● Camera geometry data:
- - -

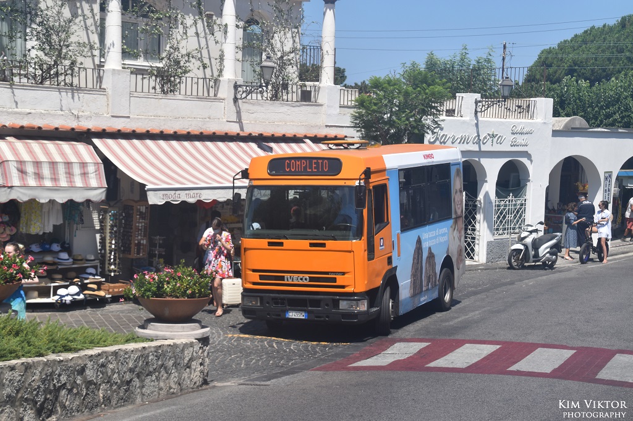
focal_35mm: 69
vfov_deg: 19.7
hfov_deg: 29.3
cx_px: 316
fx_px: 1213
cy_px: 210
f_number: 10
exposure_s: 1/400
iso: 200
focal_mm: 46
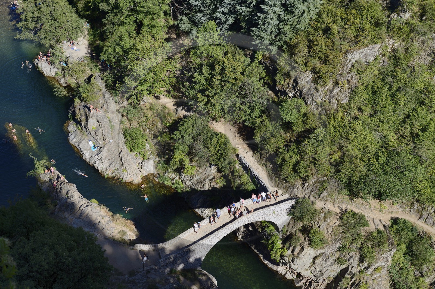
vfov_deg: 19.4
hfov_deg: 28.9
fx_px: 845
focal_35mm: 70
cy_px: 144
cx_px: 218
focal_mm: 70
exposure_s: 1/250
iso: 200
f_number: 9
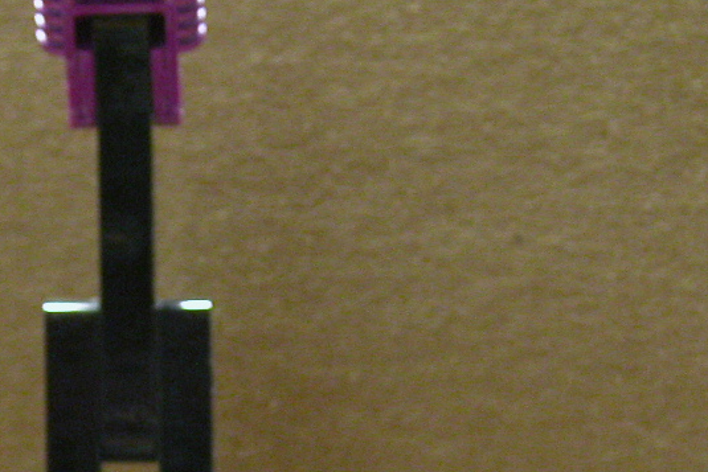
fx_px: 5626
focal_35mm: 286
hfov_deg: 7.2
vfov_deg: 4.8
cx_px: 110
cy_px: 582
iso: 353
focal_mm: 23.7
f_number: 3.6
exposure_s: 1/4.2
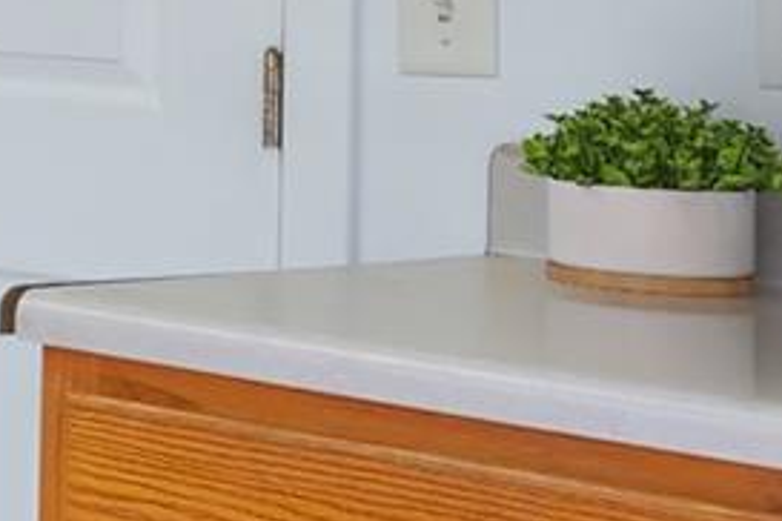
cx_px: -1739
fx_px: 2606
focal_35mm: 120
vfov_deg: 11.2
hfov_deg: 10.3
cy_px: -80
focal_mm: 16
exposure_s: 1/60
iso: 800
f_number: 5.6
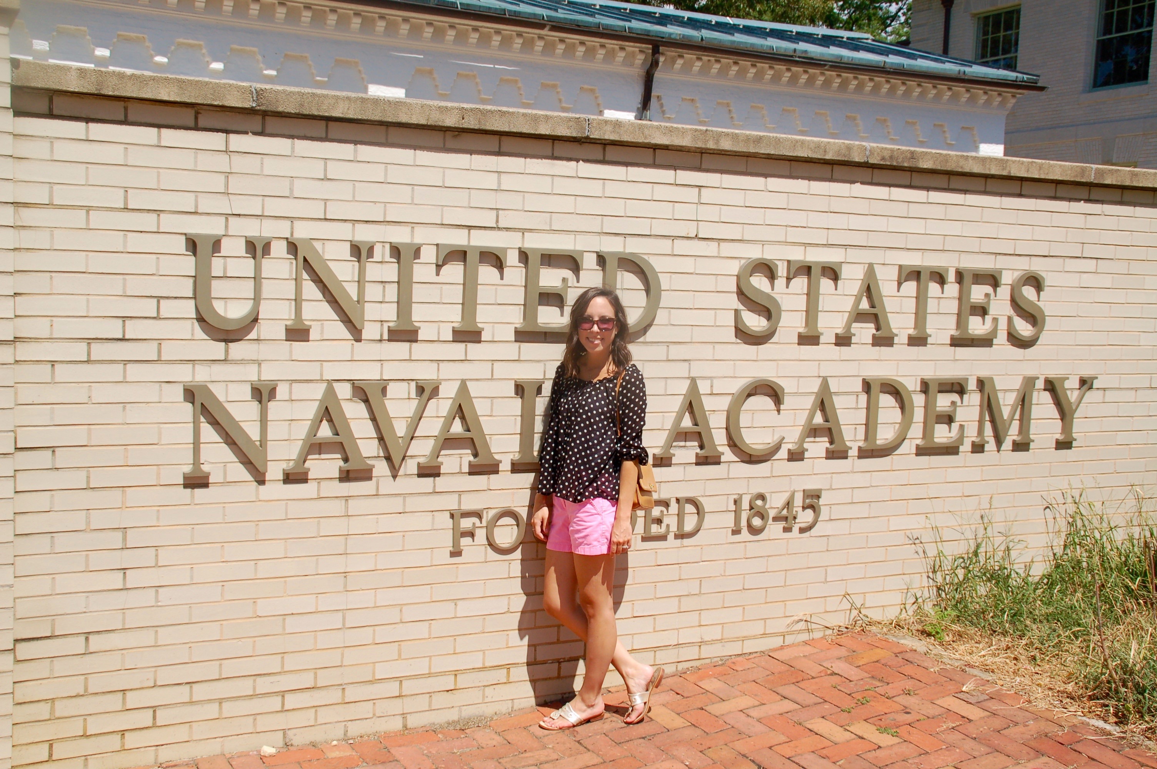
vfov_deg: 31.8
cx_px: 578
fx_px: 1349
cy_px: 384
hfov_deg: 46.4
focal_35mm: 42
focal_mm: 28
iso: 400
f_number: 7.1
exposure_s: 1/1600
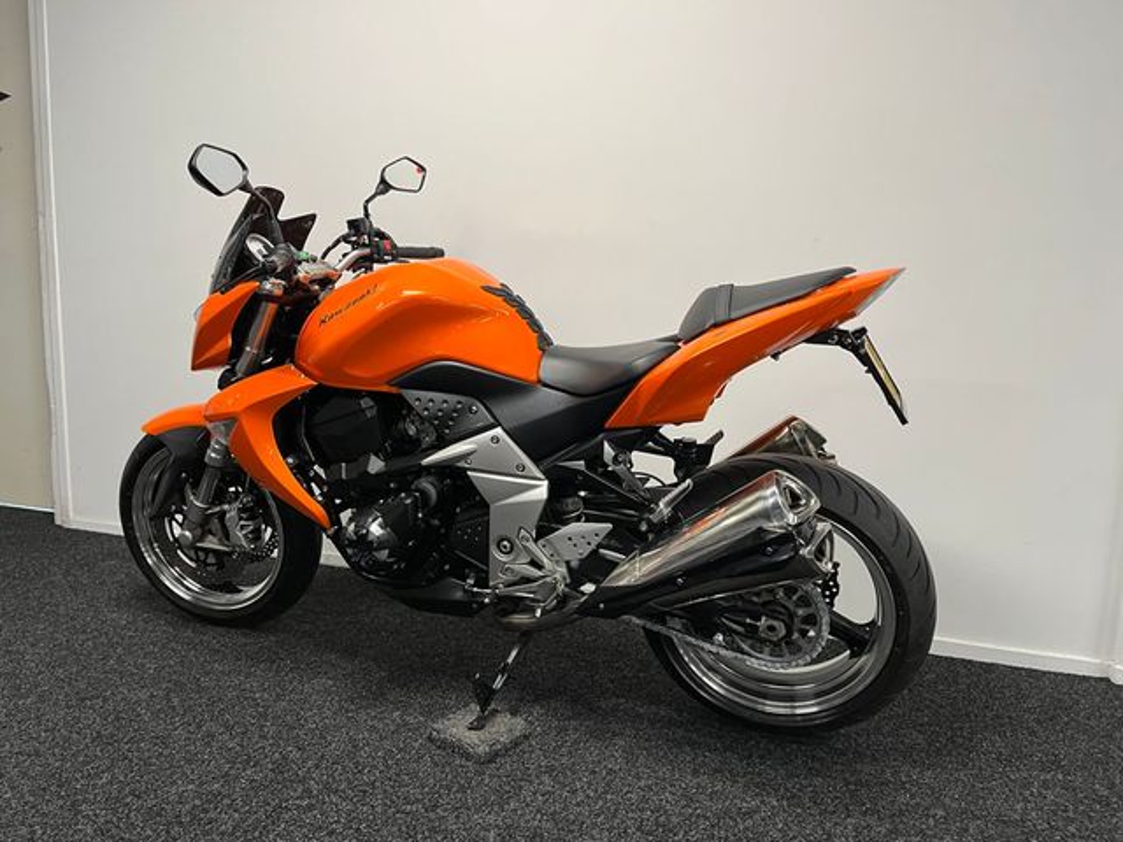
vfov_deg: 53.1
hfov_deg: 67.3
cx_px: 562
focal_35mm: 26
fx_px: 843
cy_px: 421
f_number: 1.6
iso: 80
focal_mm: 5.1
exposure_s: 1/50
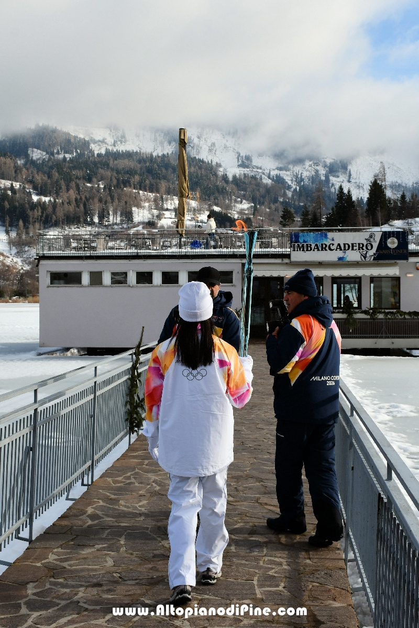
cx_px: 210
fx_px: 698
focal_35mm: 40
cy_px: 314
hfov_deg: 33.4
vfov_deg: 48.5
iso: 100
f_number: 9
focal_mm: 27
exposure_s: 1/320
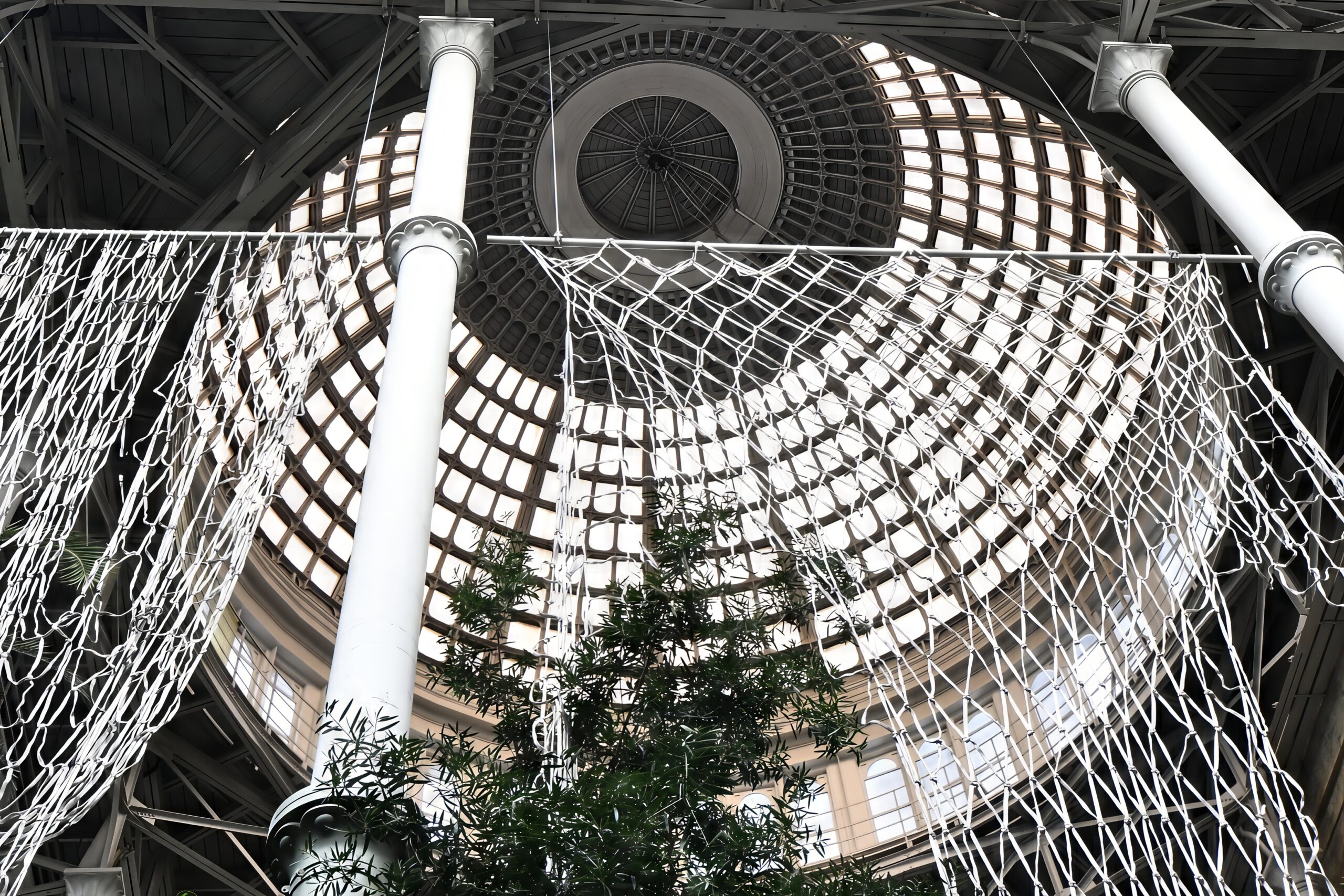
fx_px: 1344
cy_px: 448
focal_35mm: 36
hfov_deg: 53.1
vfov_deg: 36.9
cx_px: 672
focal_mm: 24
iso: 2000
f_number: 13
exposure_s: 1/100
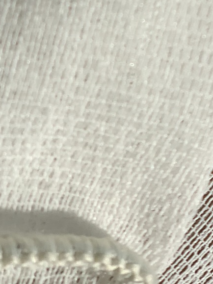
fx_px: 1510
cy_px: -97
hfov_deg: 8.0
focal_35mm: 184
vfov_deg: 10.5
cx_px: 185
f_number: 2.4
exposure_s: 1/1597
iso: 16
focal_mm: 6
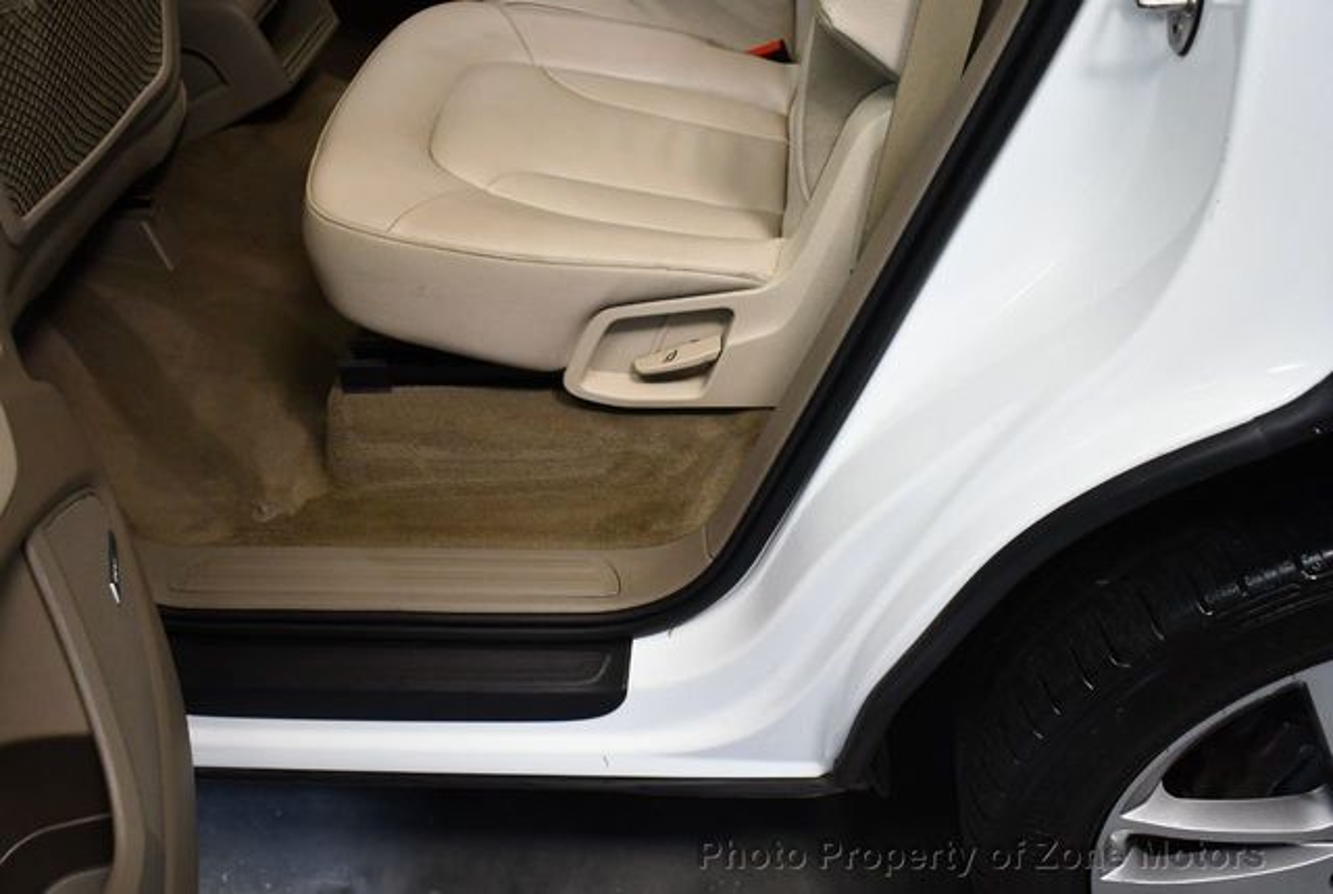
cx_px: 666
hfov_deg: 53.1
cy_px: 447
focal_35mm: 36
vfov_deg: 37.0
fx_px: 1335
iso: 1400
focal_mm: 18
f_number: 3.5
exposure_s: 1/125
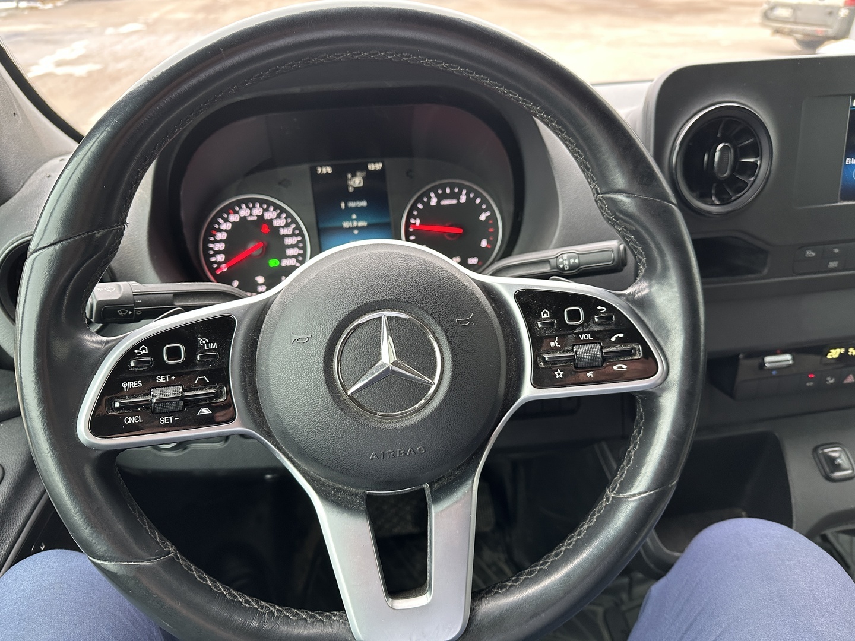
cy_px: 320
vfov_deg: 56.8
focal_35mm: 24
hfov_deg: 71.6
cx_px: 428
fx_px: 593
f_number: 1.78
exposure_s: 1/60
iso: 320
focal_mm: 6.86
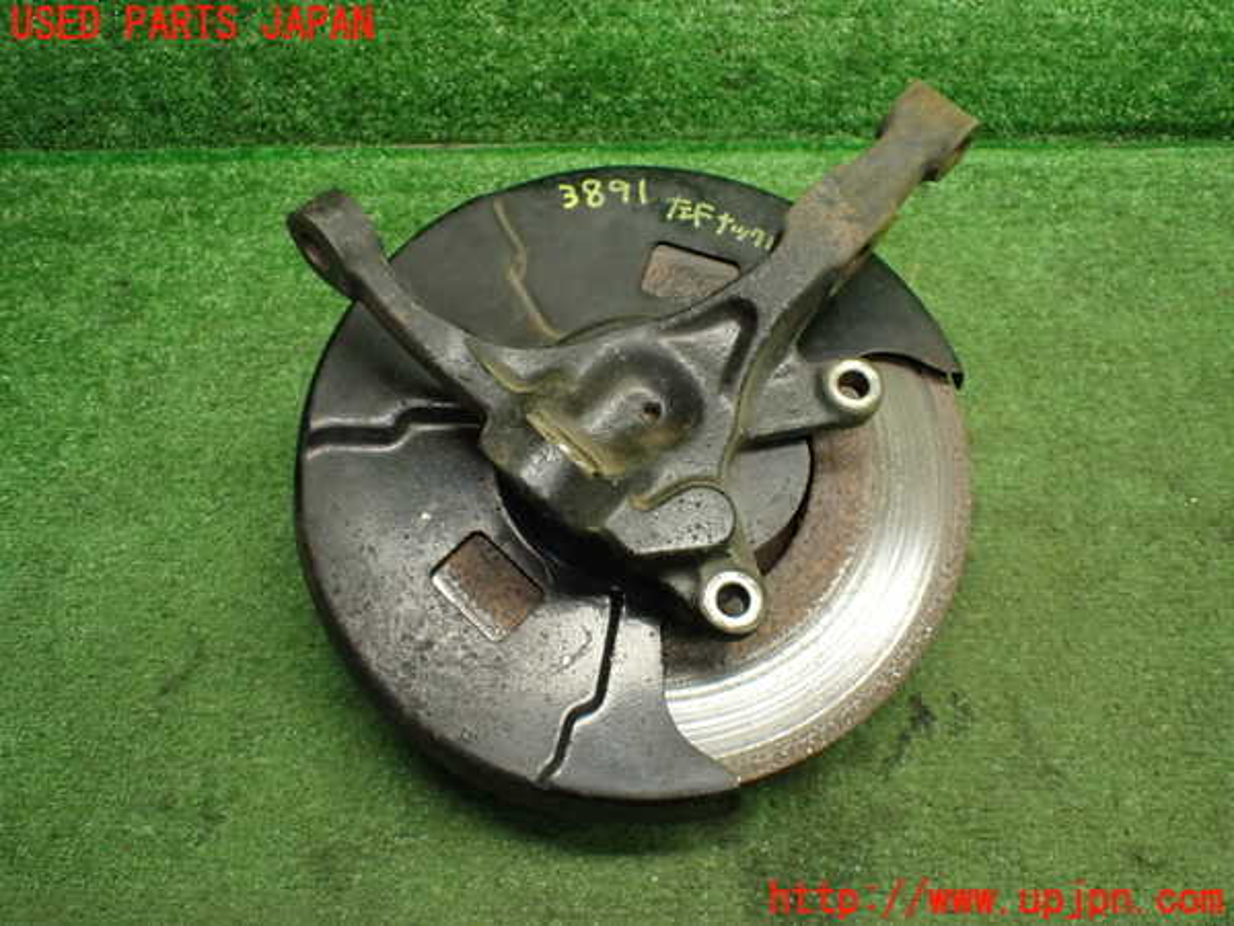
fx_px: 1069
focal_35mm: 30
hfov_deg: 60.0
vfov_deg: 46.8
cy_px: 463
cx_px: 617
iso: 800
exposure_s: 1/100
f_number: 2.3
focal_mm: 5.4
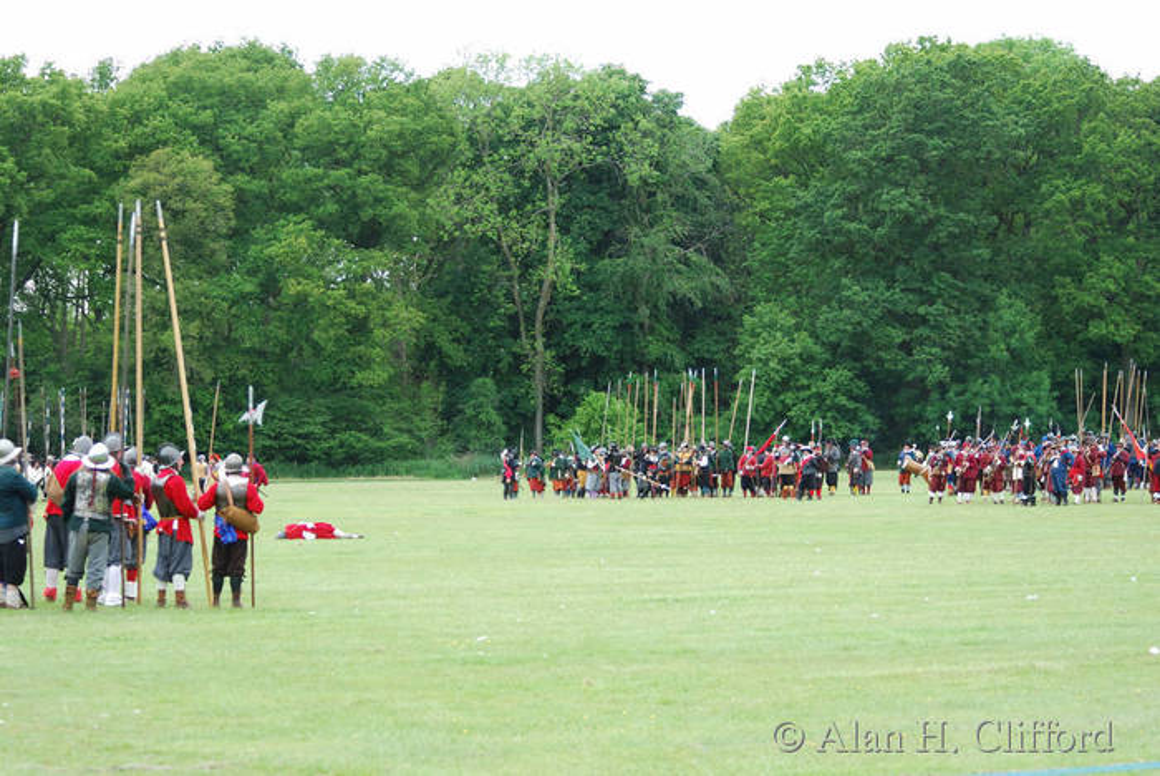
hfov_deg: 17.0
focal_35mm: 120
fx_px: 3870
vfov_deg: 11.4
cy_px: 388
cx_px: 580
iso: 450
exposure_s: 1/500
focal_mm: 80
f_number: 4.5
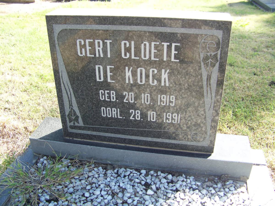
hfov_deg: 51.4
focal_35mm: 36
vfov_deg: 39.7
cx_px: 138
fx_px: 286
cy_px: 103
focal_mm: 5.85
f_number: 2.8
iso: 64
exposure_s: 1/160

- - -

Restate the preceding entries in full, word for word, with the pictures removed.

● Result for this task:
focal_35mm: 69
vfov_deg: 19.7
hfov_deg: 29.3
cx_px: 316
fx_px: 1213
cy_px: 210
f_number: 10
exposure_s: 1/400
iso: 200
focal_mm: 46
vfov_deg: 19.4
hfov_deg: 28.9
fx_px: 845
focal_35mm: 70
cy_px: 144
cx_px: 218
focal_mm: 70
exposure_s: 1/250
iso: 200
f_number: 9
fx_px: 5626
focal_35mm: 286
hfov_deg: 7.2
vfov_deg: 4.8
cx_px: 110
cy_px: 582
iso: 353
focal_mm: 23.7
f_number: 3.6
exposure_s: 1/4.2
cx_px: -1739
fx_px: 2606
focal_35mm: 120
vfov_deg: 11.2
hfov_deg: 10.3
cy_px: -80
focal_mm: 16
exposure_s: 1/60
iso: 800
f_number: 5.6
vfov_deg: 31.8
cx_px: 578
fx_px: 1349
cy_px: 384
hfov_deg: 46.4
focal_35mm: 42
focal_mm: 28
iso: 400
f_number: 7.1
exposure_s: 1/1600
vfov_deg: 53.1
hfov_deg: 67.3
cx_px: 562
focal_35mm: 26
fx_px: 843
cy_px: 421
f_number: 1.6
iso: 80
focal_mm: 5.1
exposure_s: 1/50
cx_px: 210
fx_px: 698
focal_35mm: 40
cy_px: 314
hfov_deg: 33.4
vfov_deg: 48.5
iso: 100
f_number: 9
focal_mm: 27
exposure_s: 1/320
fx_px: 1344
cy_px: 448
focal_35mm: 36
hfov_deg: 53.1
vfov_deg: 36.9
cx_px: 672
focal_mm: 24
iso: 2000
f_number: 13
exposure_s: 1/100
fx_px: 1510
cy_px: -97
hfov_deg: 8.0
focal_35mm: 184
vfov_deg: 10.5
cx_px: 185
f_number: 2.4
exposure_s: 1/1597
iso: 16
focal_mm: 6
cx_px: 666
hfov_deg: 53.1
cy_px: 447
focal_35mm: 36
vfov_deg: 37.0
fx_px: 1335
iso: 1400
focal_mm: 18
f_number: 3.5
exposure_s: 1/125
cy_px: 320
vfov_deg: 56.8
focal_35mm: 24
hfov_deg: 71.6
cx_px: 428
fx_px: 593
f_number: 1.78
exposure_s: 1/60
iso: 320
focal_mm: 6.86
fx_px: 1069
focal_35mm: 30
hfov_deg: 60.0
vfov_deg: 46.8
cy_px: 463
cx_px: 617
iso: 800
exposure_s: 1/100
f_number: 2.3
focal_mm: 5.4
hfov_deg: 17.0
focal_35mm: 120
fx_px: 3870
vfov_deg: 11.4
cy_px: 388
cx_px: 580
iso: 450
exposure_s: 1/500
focal_mm: 80
f_number: 4.5
hfov_deg: 51.4
focal_35mm: 36
vfov_deg: 39.7
cx_px: 138
fx_px: 286
cy_px: 103
focal_mm: 5.85
f_number: 2.8
iso: 64
exposure_s: 1/160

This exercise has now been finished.